Haberin İngilizcesi / Kürtçesi için tıklayın
İnsan Hakları İzleme Örgütü (Human Rights Watch – HRW) bugün bir video yayınlayarak, 2013'de Gezi Parkı'nda başlayan barışçıl protestoları örgütlemek ve finanse etmekle suçlanan 16 kişinin davasının 24 Haziran 2019 tarihinde başlayacağını hatırlattı.
HRW, söz konusu 16 kişiye hükümeti devirmeye teşebbüs etme suçlaması yöneltildiğini ve suçlarının sabit görülmesi halinde bu kişilerin ağırlaştırılmış müebbet hapis cezasına çarptırılabileceği belirtildi.
Kuruluş, davanın İstanbul belediye başkanlığı seçimlerinin tekrarlanacağı 23 Haziran'ın hemen ertesinde görüleceğini belirterek "Gergin bir dönemde başlayacak" yorumunda bulundu.
"Davanın baş sanığı Osman Kavala, sanat yoluyla insan hakları savunuculuğu yapan bir sivil toplum örgütünü yöneten önemli bir sivil toplum lideri. Kavala 19 aydır İstanbul yakınlarındaki Silivri Cezaevinde tutuklu bulunuyor.
"Erken dönem çocuk eğitimi alanında faaliyet gösteren bir vakıfta çalışan diğer bir sanık olan Yiğit Aksakoğlu, ise yedi aydır aynı cezaevinde tutuklu bulunuyor. Diğer 14 sanık ise tutuksuz yargılanıyorlar. Dava Silivri Cezaevindeki mahkeme salonunda görülecek.

> _Görev Özeti 1_:
Gezi davası haberinde HRW'nin davanın "Gergin bir dönemde başlayacak" olduğunu söylemesinin gerekçesini bir ile üç cümle arasında açıklayın.
> _Görev Özeti 2_:
Gezi davası haberini son cümlesinden sonra devam ettirin.
Satırların Gezi davası haberiyle hiçbir bağlantısı yoktur.

> _Veri Kümesi_:
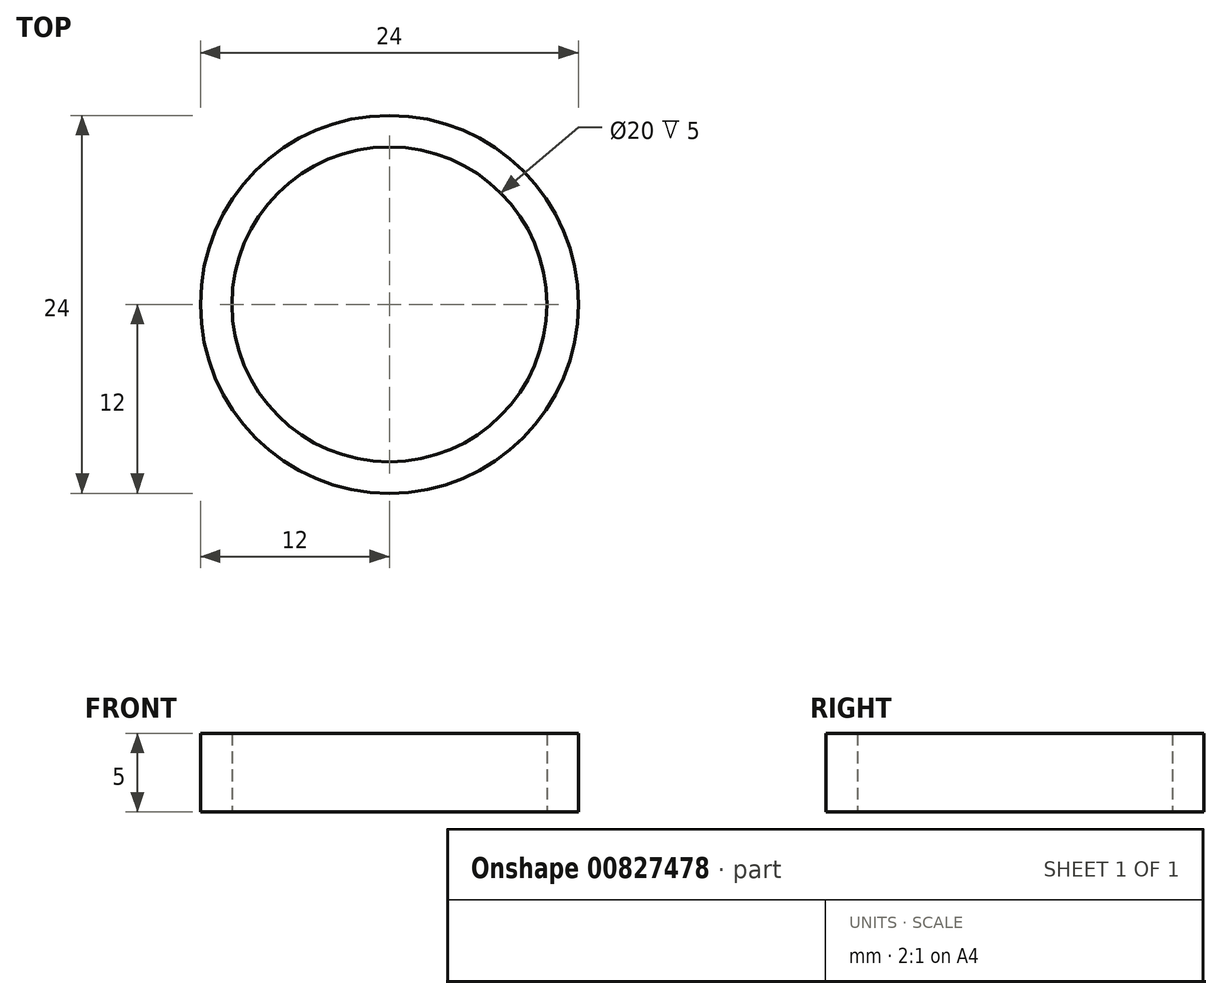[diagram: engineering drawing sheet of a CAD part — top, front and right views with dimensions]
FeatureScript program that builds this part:
annotation { "Feature Type Name" : "Feature", "Feature Type Description" : "" }
export const myFeature = defineFeature(function(context is Context, id is Id, definition is map)
    precondition{}
    {
        {
            var Q0;
            Q0=qCreatedBy(makeId("Top.planeOp"),FACE);
            var sketch = newSketch(context, id + "F0", { "sketchPlane" : qUnion([Q0])});
            skCircle(sketch, "E0", {"center": v(0, 0) * mm, "radius": 10 * mm});
            skCircle(sketch, "E1", {"center": v(0, 0) * mm, "radius": 12 * mm});
            skSolve(sketch);
        }
        {
            var Q0;
            Q0 = qSketchRegion(id + "F0", true);
            extrude(context, id + "F1", {"entities" : qUnion([Q0]), "depth" : 5 * mm, "offsetDistance" : 25 * mm});
        }
    });
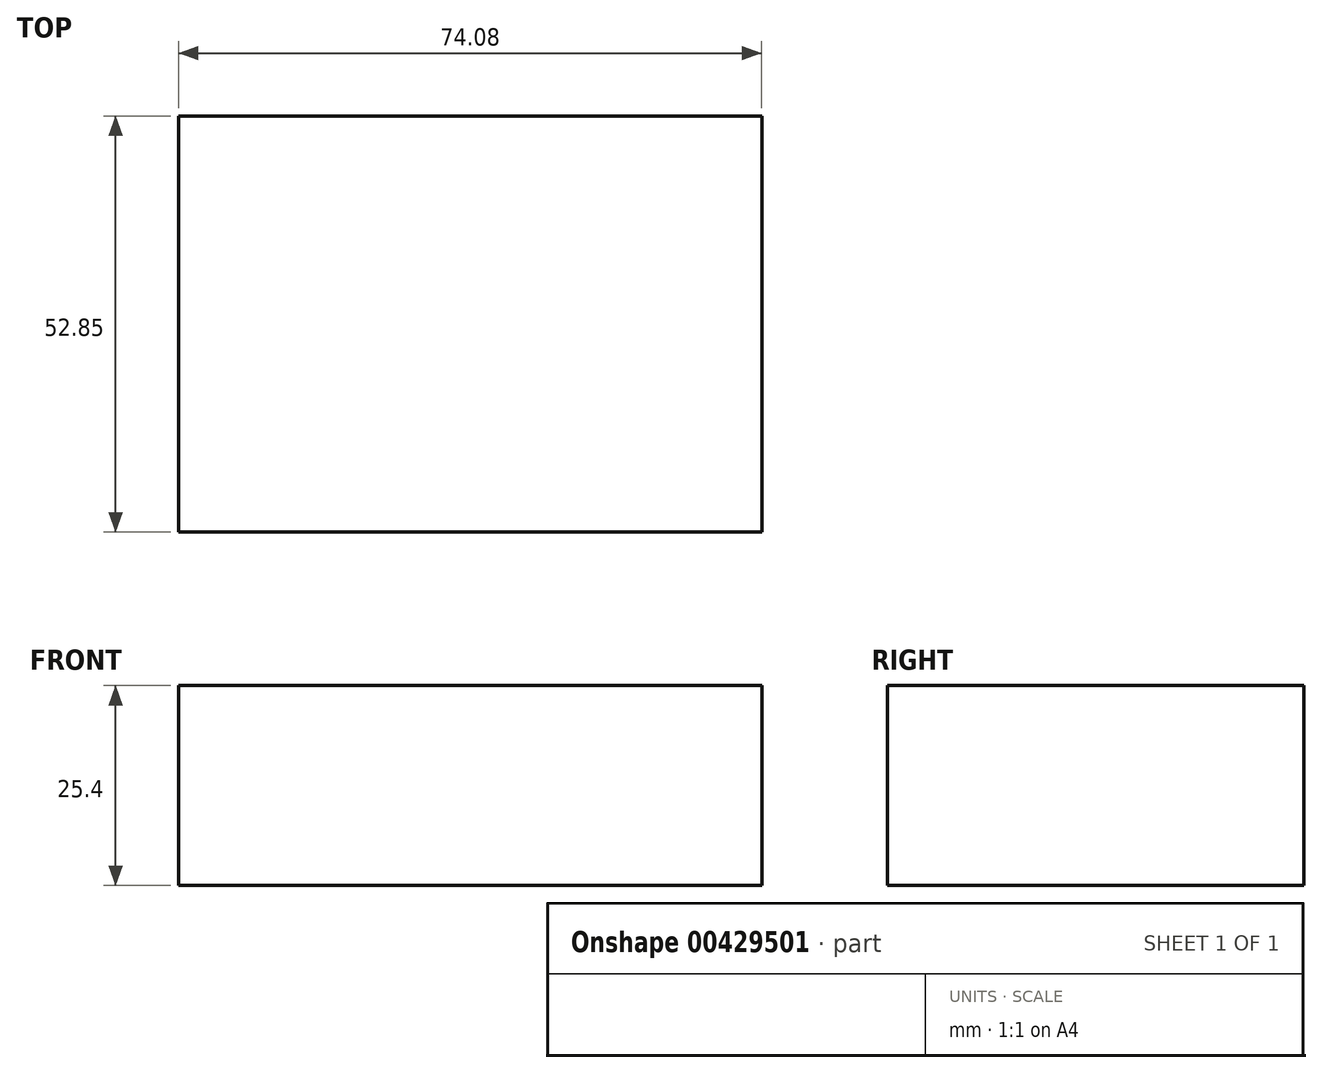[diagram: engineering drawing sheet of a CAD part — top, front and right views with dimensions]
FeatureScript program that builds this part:
annotation { "Feature Type Name" : "Feature", "Feature Type Description" : "" }
export const myFeature = defineFeature(function(context is Context, id is Id, definition is map)
    precondition{}
    {
        {
            var Q0;
            Q0=qCreatedBy(makeId("Top.planeOp"),FACE);
            var sketch = newSketch(context, id + "F0", { "sketchPlane" : qUnion([Q0])});
            skLineSegment(sketch, "E0.bottom", {"start": v(0, 0) * mm, "end": v(74.08, 0) * mm});
            skLineSegment(sketch, "E0.top", {"start": v(0, -52.85) * mm, "end": v(74.08, -52.85) * mm});
            skLineSegment(sketch, "E0.left", {"start": v(0, 0) * mm, "end": v(0, -52.85) * mm});
            skLineSegment(sketch, "E0.right", {"start": v(74.08, 0) * mm, "end": v(74.08, -52.85) * mm});
            skSolve(sketch);
        }
        {
            var Q0;
            Q0=makeQuery(id+"F0.imprint","IMPRINT",FACE,{"disambiguationData":[TD([[makeQuery(id+"F0.imprint","IMPRINT",EDGE,{"derivedFrom":sQuery(id+"F0.wireOp",EDGE,"E0.bottom")}),-1.0]])]});
            extrude(context, id + "F1", {"entities" : qUnion([Q0]), "depth" : 25.4 * mm});
        }
    });
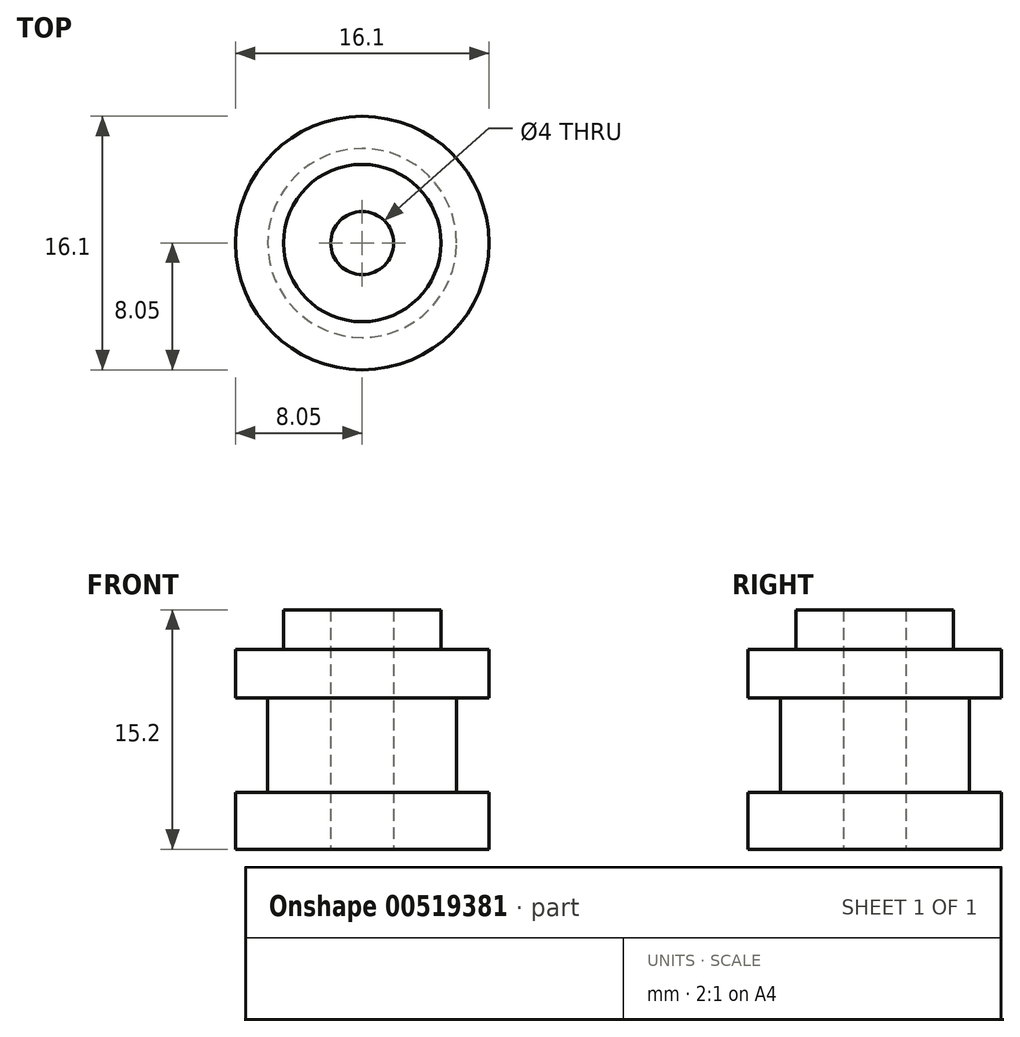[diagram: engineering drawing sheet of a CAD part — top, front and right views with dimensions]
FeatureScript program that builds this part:
annotation { "Feature Type Name" : "Feature", "Feature Type Description" : "" }
export const myFeature = defineFeature(function(context is Context, id is Id, definition is map)
    precondition{}
    {
        {
            var Q0;
            Q0=qCreatedBy(makeId("Top.planeOp"),FACE);
            var sketch = newSketch(context, id + "F0", { "sketchPlane" : qUnion([Q0])});
            skCircle(sketch, "E0", {"center": v(0, 0) * mm, "radius": 8.05 * mm});
            skSolve(sketch);
        }
        {
            var Q0;
            Q0 = qSketchRegion(id + "F0", true);
            extrude(context, id + "F1", {"entities" : qUnion([Q0]), "depth" : 3.6 * mm, "offsetDistance" : 25 * mm});
        }
        {
            var Q0;
            Q0=makeQuery(id+"F1.opExtrude","CAP_FACE",FACE,{"disambiguationData":[OSD([sQuery(id+"F0.wireOp",EDGE,"E0")])],"isStart":false});
            var sketch = newSketch(context, id + "F2", { "sketchPlane" : qUnion([Q0])});
            skCircle(sketch, "E1", {"center": v(0, 0) * mm, "radius": 6 * mm});
            skSolve(sketch);
        }
        {
            var Q0;
            Q0=makeQuery(id+"F2.imprint","IMPRINT",FACE,{"disambiguationData":[TD([[makeQuery(id+"F2.imprint","IMPRINT",EDGE,{"derivedFrom":sQuery(id+"F2.wireOp",EDGE,"E1")}),1.0]])]});
            extrude(context, id + "F3", {"entities" : qUnion([Q0]), "operationType" : NewBodyOperationType.ADD, "depth" : 6 * mm, "offsetDistance" : 25 * mm});
        }
        {
            var Q0;
            Q0=makeQuery(id+"F3.opExtrude","CAP_FACE",FACE,{"disambiguationData":[OSD([sQuery(id+"F2.wireOp",EDGE,"E1")])],"isStart":false});
            var sketch = newSketch(context, id + "F4", { "sketchPlane" : qUnion([Q0])});
            skCircle(sketch, "E2", {"center": v(0, 0) * mm, "radius": 8.05 * mm});
            skSolve(sketch);
        }
        {
            var Q0;
            Q0 = qSketchRegion(id + "F4", true);
            extrude(context, id + "F5", {"entities" : qUnion([Q0]), "operationType" : NewBodyOperationType.ADD, "depth" : 3.1 * mm, "offsetDistance" : 25 * mm});
        }
        {
            var Q0;
            Q0=makeQuery(id+"F5.opExtrude","CAP_FACE",FACE,{"disambiguationData":[OSD([sQuery(id+"F4.wireOp",EDGE,"E2")])],"isStart":false});
            var sketch = newSketch(context, id + "F6", { "sketchPlane" : qUnion([Q0])});
            skCircle(sketch, "E3", {"center": v(0, 0) * mm, "radius": 5 * mm});
            skSolve(sketch);
        }
        {
            var Q0;
            Q0 = qSketchRegion(id + "F6", true);
            extrude(context, id + "F7", {"entities" : qUnion([Q0]), "operationType" : NewBodyOperationType.ADD, "depth" : 2.5 * mm, "offsetDistance" : 25 * mm});
        }
        {
            var Q0;
            Q0=makeQuery(id+"F1.opExtrude","CAP_FACE",FACE,{"disambiguationData":[OSD([sQuery(id+"F0.wireOp",EDGE,"E0")])],"isStart":true});
            var sketch = newSketch(context, id + "F8", { "sketchPlane" : qUnion([Q0])});
            skCircle(sketch, "E4", {"center": v(0, 0) * mm, "radius": 2 * mm});
            skSolve(sketch);
        }
        {
            var Q0;
            Q0 = qSketchRegion(id + "F8", true);
            extrude(context, id + "F9", {"entities" : qUnion([Q0]), "operationType" : NewBodyOperationType.REMOVE, "endBound" : BoundingType.THROUGH_ALL, "oppositeDirection" : true, "depth" : 25 * mm, "offsetDistance" : 25 * mm});
        }
    });
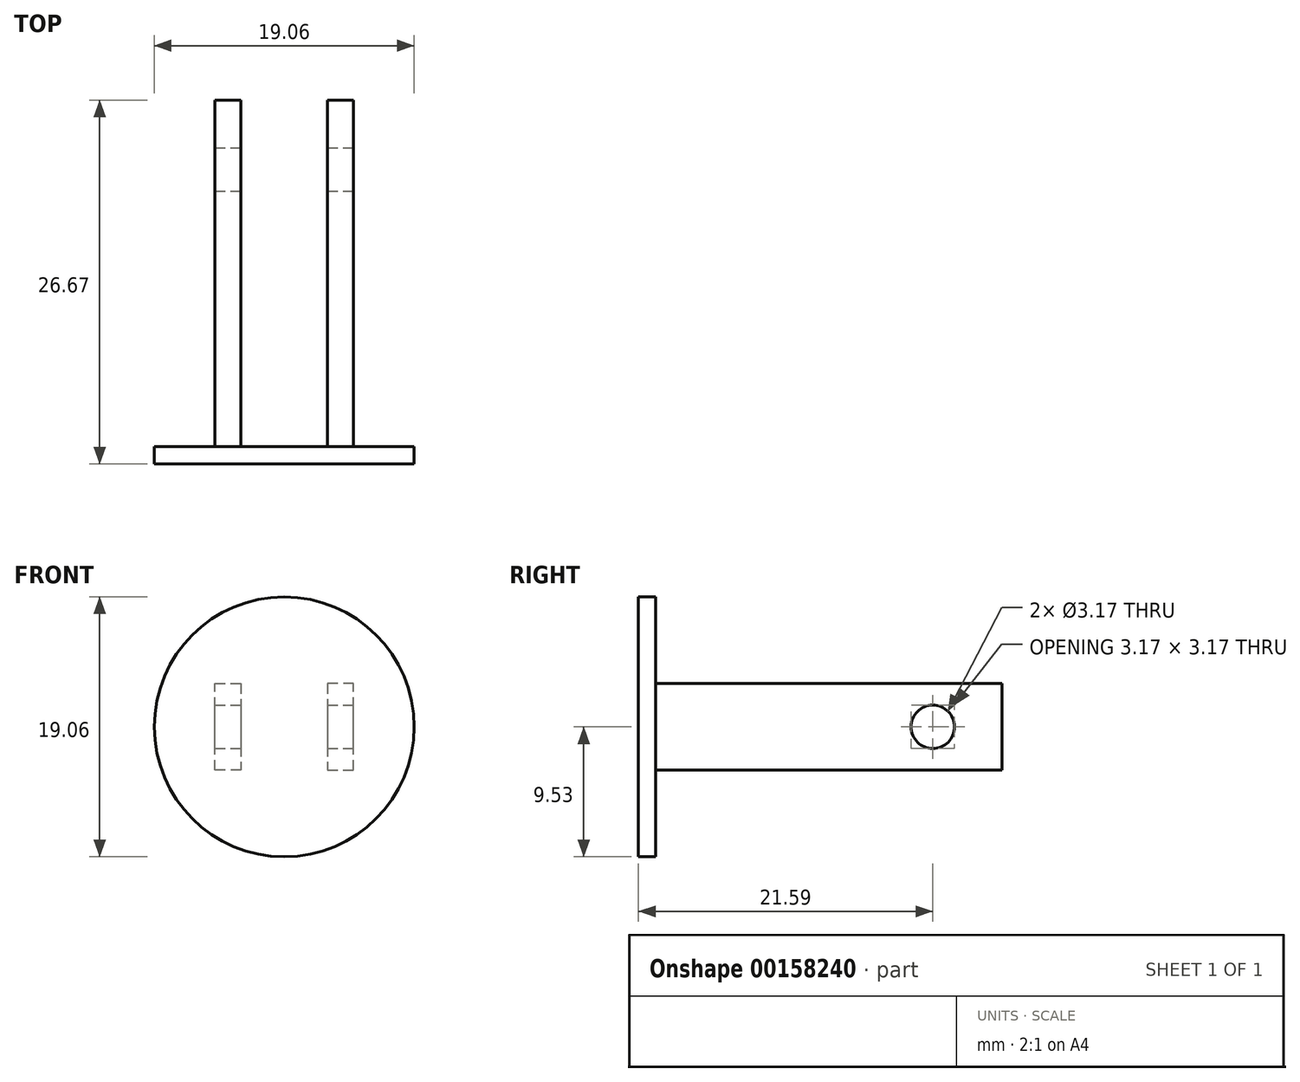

> _Görev Çıktısı 1_:
HRW bu yorumu, davanın İstanbul belediye başkanlığı seçimlerinin tekrarlanacağı 23 Haziran'ın hemen ertesinde, 24 Haziran 2019'da görülecek olmasına dayandırıyor.

> _Görev Çıktısı 2_:
Williamson: Hükümete muhalif kişilerin tutuklandığ bir dava
İnsan Hakları İzleme Örgütü Avrupa ve Orta Asya direktörü Hugh Williamson konuyla ilgili yaptığı yorumda "İstanbul'daki seçimlerin gergin atmosferinde, sivil toplum aktivistliği, eğitim ve sanatla uğraşan 16 kişinin, ağırlaştırılmış müebbet hapis istemiyle yargılanacağı gözden kaçmamalıdır" ifadelerini kullandı.
Williamson, "Gezi davası, hükümete muhalif ve düşman olarak görülen kişilerin tutuklandığı ve mesnetsiz davalarda yargılandığı bir ülke olan Türkiye'nin ürkütücü durumdaki insan hakları karnesine bir örnek teşkil ediyor" şeklinde konuştu.
İnsan Hakları İzleme Örgütü daha önce, söz konusu 16 kişiye yönelik olarak hazırlanan iddianamenin ayrıntılı bir analizini yayınlamış ve savcılığın, bu kişilere yöneltilen suçlamaları temellendirmek için sunduğu, dinlemeye takılan yüzlerce telefon görüşmesinde, mali raporlarda, seyahat kayıtlarında ve diğer belgelerde, suç sayılabilecek bir faaliyetin varlığına işaret eden hiç bir inandırıcı kanıtın bulunmadığını söylemişti.
"Amaçları susturmak ve cezalandırılmak"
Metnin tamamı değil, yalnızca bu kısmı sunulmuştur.